Commander of the Yangon Regional Command
- In office 2022–2023

Commander of the Central Command
- In office 2023–2024

Personal details
- Alma mater: Defence Services Academy

Military service
- Allegiance: Myanmar
- Branch/service: Myanmar Army
- Rank: Major General

= Myint Kyaw Tun =

Myanmar military officer

Myint Kyaw Tun (မြင့်ကျော်ထွန်း; /my/) is a Burmese military officer who held senior positions in the Myanmar Armed Forces. He served as commander of the Yangon Regional Command from 2022 to 2023 and Central Command from 2023 to 2024. In February 2025, he was arrested amid allegations of involvement in online scam operations.

== Military career ==
As a general, he held the position of deputy Chief of Armed Forces Training.

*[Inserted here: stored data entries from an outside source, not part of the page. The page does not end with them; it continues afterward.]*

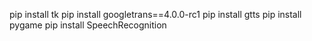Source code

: pip install tk
pip install googletrans==4.0.0-rc1
pip install gtts
pip install pygame
pip install SpeechRecognition
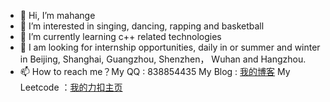 

<!--
**mhg666/mhg666** is a ✨ _special_ ✨ repository because its `README.md` (this file) appears on your GitHub profile.

Here are some ideas to get you started:

- 🔭 I’m currently working on ...
- 🌱 I’m currently learning ...
- 👯 I’m looking to collaborate on ...
- 🤔 I’m looking for help with ...
- 💬 Ask me about ...
- 📫 How to reach me: ...
- 😄 Pronouns: ...
- ⚡ Fun fact: ...
-->

- 👋 Hi, I’m mahange
- 👀 I’m interested in singing, dancing, rapping and basketball
- 🌱 I’m currently learning c++ related technologies
- 💞️ I am looking for internship opportunities, daily in  or summer and winter in Beijing, Shanghai, Guangzhou, Shenzhen， Wuhan and Hangzhou.
- 📫 How to reach me？My QQ : 838854435  My Blog : [我的博客](https://mhg666.github.io/) My Leetcode ：[我的力扣主页](https://leetcode.cn/u/liu-nian-3hs/)
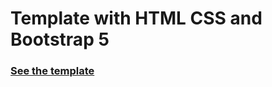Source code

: # Template with HTML CSS and Bootstrap 5

<h3><a href="https://georgeakram-ga.github.io/Template-with-HTML-.-CSS-and-Bootstrap-5/" > See the template</a></h3>
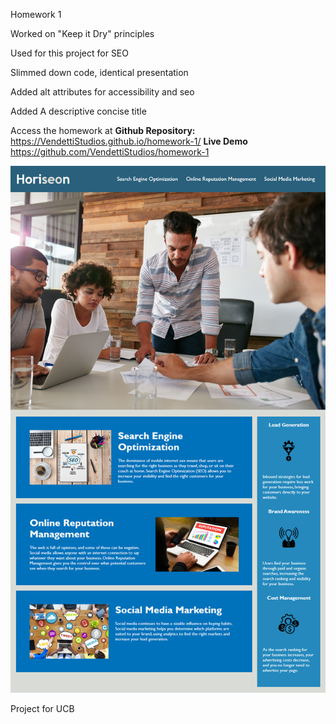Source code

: Homework 1

Worked on "Keep it Dry" principles

Used for this project for SEO

Slimmed down code, identical presentation

Added alt attributes for accessibility and seo

Added A descriptive concise title

Access the homework at
**Github Repository:**
https://VendettiStudios.github.io/homework-1/
**Live Demo**
https://github.com/VendettiStudios/homework-1

<img src="./assets/images/01-html-css-git-homework-demo.png" alt="homework demo" />



Project for UCB
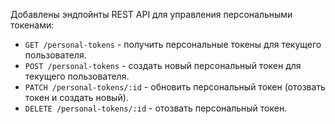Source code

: Добавлены эндпойнты REST API для управления персональными токенами:

- `GET /personal-tokens` - получить персональные токены для текущего пользователя.
- `POST /personal-tokens` - создать новый персональный токен для текущего пользователя.
- `PATCH /personal-tokens/:id` - обновить персональный токен (отозвать токен и создать новый).
- `DELETE /personal-tokens/:id` - отозвать персональный токен.
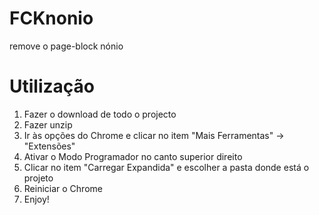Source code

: # FCKnonio
remove o page-block nónio

# Utilização
1. Fazer o download de todo o projecto
2. Fazer unzip
3. Ir às opções do Chrome e clicar no item "Mais Ferramentas" -> "Extensões"
4. Ativar o Modo Programador no canto superior direito
5. Clicar no item "Carregar Expandida" e escolher a pasta donde está o projeto
6. Reiniciar o Chrome
7. Enjoy!
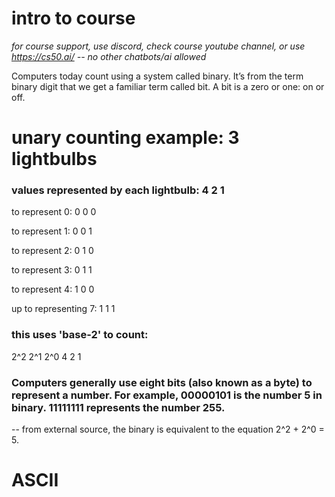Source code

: # intro to course

*for course support, use discord, check course youtube channel, or use https://cs50.ai/ -- no other chatbots/ai allowed*

Computers today count using a system called binary. It’s from the term binary digit that we get a familiar term called bit. A bit is a zero or one: on or off.

# unary counting example: 3 lightbulbs
### values represented by each lightbulb: 4 2 1

to represent 0: 0 0 0

to represent 1: 0 0 1

to represent 2: 0 1 0

to represent 3: 0 1 1

to represent 4: 1 0 0

up to representing 7: 1 1 1

### this uses 'base-2' to count:
2^2  2^1  2^0
4    2    1

### Computers generally use eight bits (also known as a byte) to represent a number. For example, 00000101 is the number 5 in binary. 11111111 represents the number 255.
-- from external source, the binary is equivalent to the equation 2^2 + 2^0 = 5.

# ASCII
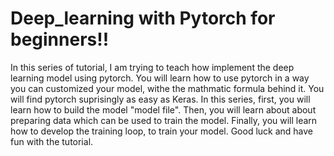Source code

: # Deep_learning with Pytorch for beginners!!
In this series of tutorial, I am trying to teach how implement the deep learning model using pytorch. You will learn how to use pytorch in a way you can customized your model, withe the mathmatic formula behind it. You will find pytorch suprisingly as easy as Keras. In this series, first, you will learn how to build the model "model file". Then, you will learn about about preparing data which can be used to train the model. Finally, you will learn how to develop the training loop, to train your model. Good luck and have fun with the tutorial.
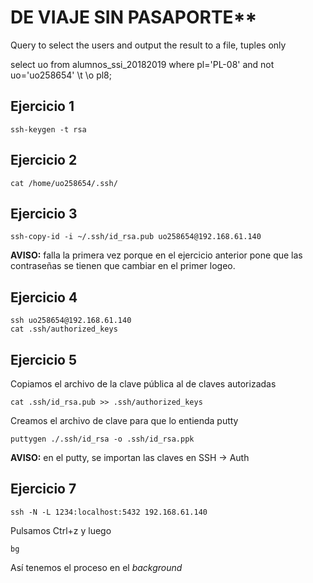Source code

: # ************DE VIAJE SIN PASAPORTE**************

Query to select the users and output the result to a file, tuples only

select uo from alumnos_ssi_20182019 where pl='PL-08' and not uo='uo258654' \t \o pl8;

## Ejercicio 1

	ssh-keygen -t rsa

## Ejercicio 2

	cat /home/uo258654/.ssh/

## Ejercicio 3

	ssh-copy-id -i ~/.ssh/id_rsa.pub uo258654@192.168.61.140
**AVISO:** falla la primera vez porque en el ejercicio anterior pone que las contraseñas se tienen que cambiar en el primer logeo.

## Ejercicio 4

	ssh uo258654@192.168.61.140
	cat .ssh/authorized_keys

## Ejercicio 5
Copiamos el archivo de la clave pública al de claves autorizadas

	cat .ssh/id_rsa.pub >> .ssh/authorized_keys

Creamos el archivo de clave para que lo entienda putty

	puttygen ./.ssh/id_rsa -o .ssh/id_rsa.ppk

**AVISO:** en el putty, se importan las claves en SSH -> Auth

## Ejercicio 7

	ssh -N -L 1234:localhost:5432 192.168.61.140

Pulsamos Ctrl+z y luego 

	bg

Así tenemos el proceso en el _background_


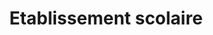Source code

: ---
title: Etablissement scolaire
layout: ecole
menu:
  main:
    parent: agir
    weight: 4
    identifier: ecole
illu: /img/page-ecole/illu_ecole.svg
intro:
  first: "#changerlesregles ça commence aussi par sensibiliser les jeunes générations aux enjeux et conséquences des règles ! C’est pour cela que nous intervenons dès l’école primaire, en collèges, lycées mais aussi en écoles et universités en proposant des actions adaptées aux besoins des élèves ou étudiant·es."
collecter:
  title: Collecter
  text: "Vous souhaitez sensibiliser élèves et personnels de votre établissement à la précarité menstruelle ? Organiser une collecte pour lever les tabous sur les règles ?"
  btn_text: Contactez-nous
college_title: Collèges et lycées
actions:
  - title: Changer les règles avec les élèves
    btn_link: https://doccollectes.blob.core.windows.net/statics/plaquette_ateliers_scolaires.pdf
    btn_text: Voir la brochure
    target_blank: true
    content: >
      <span class='font-bold'>Atelier “classique” (collège-lycée)</span>
      <br/><br/>
      En 1h30, nous abordons le tabou des règles et son histoire, la définition et le processus physiologique des règles, les bons gestes à adopter pendant ses règles, et la précarité menstruelle. Cet atelier est idéal pour amorcer une dynamique de changement et de réflexion autour des règles. Il est adapté en fonction des niveaux, de la 6ème à la Terminale.
    illu: /img/page-ecole/eleves.jpg
  - title: Former les adultes référents
    btn_link: ""
    target_blank: true
    content: >
      Parfois, pour libérer la parole au sujet des règles et de la puberté, il suffit simplement que les adultes référents aient quelques connaissances sur le sujet. Afin de faciliter la mise en place d’un climat bienveillant pour les personnes qui ont leurs règles, nous proposons des temps de formation à destination des enseignant·es, des AED, des personnels administratif, et de toutes les personnes en contact quotidien avec les élèves.
    illu: /img/page-ecole/adultes.jpg
projects:
  - title: Projets pilotes <br/> Éducation par les pairs (collège-lycée)
    text: "Afin d’ancrer des dynamiques de changement durable, il est nécessaire de pouvoir faciliter la parole sur les règles dans tous les contextes. Le cycle d’ateliers “éducation par les pairs” promeut la santé menstruelle en donnant tous les outils aux jeunes pour s’emparer des sujets qui les intéressent et devenir elles et eux mêmes acteurs et actrices de la prévention. Chaque cycle comprend au moins dix sessions d’une heure."
    btn_text: Contactez-nous
    btn_link: mailto:partenariat@regleselementaires.com
  - title: Ateliers cours moyen
    text: "Règles Élémentaires propose des temps de sensibilisation au corps, à la puberté et aux règles, dès le cours moyen (CM1-CM2), afin de permettre aux jeunes d’avoir toutes les informations dont ils ont besoin pour comprendre leur corps et son fonctionnement. Répartis en 3 sessions de 45 minutes, cet atelier aborde la physiologie, la formulation des sensations, la connaissance des organes, la puberté et les règles."
    target_blank: true
    btn_text: Voir la brochure
    btn_link: https://doccollectes.blob.core.windows.net/statics/plaquette_ateliers_cycle_moyen.pdf
universite_title: Universités
actions_univ:
  - title: Ateliers thématiques autour des règles
    btn_link: https://doccollectes.blob.core.windows.net/statics/plaquette_ateliers_etudiant·es.pdf
    btn_text: Voir la brochure
    target_blank: true
    content: >
      Afin d’accompagner la mise à disposition de protections gratuites dans les universités, Règles Élémentaires propose divers ateliers de sensibilisation. Nous abordons des sujets variés tels que : règles et santé menstruelle, règles et écologie, les règles dans l'Histoire. Si vous aussi, vous souhaitez donner accès à plus de connaissances sur les règles dans votre établissement, contactez-nous.
    illu: /img/page-ecole/ateliers_univ.jpg
  - title: Organiser une table ronde ou un événement
    btn_link: mailto:contact@regleselementaires.com
    btn_text: Contactez-nous
    content: >
      Règles Élémentaires intervient lors des rentrées étudiantes, des semaines thématiques, ou lors de conférences. Pour plus d'informations :
    illu: /img/page-ecole/event.jpg
---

In October 2024, after the Battle of Lashio, he was reportedly reassigned as commander of the Northeastern Command, despite the command being largely captured by anti-junta forces at that point. He became the commander based out of the temporary headquarters in Tangyan.

== Arrest ==
On 21 February 2025, Myint Kyaw Tun was arrested during a graduation ceremony at Ba Htoo Military Academy in southern Shan State. His arrest, along with that of three other officers, followed reports linking them to online scam activities operating in the region.

Burmese news sources cited Chinese intelligence tipping off Myanmar authorities. The military council subsequently detained Myint Kyaw Tun, Colonel Tun Naing Soe, Colonel Tun Tin, and Lieutenant Colonel Myat Maw Aung. He was replaced by Brigadier General Aye Min Oo as the new commander of the Northeastern Command.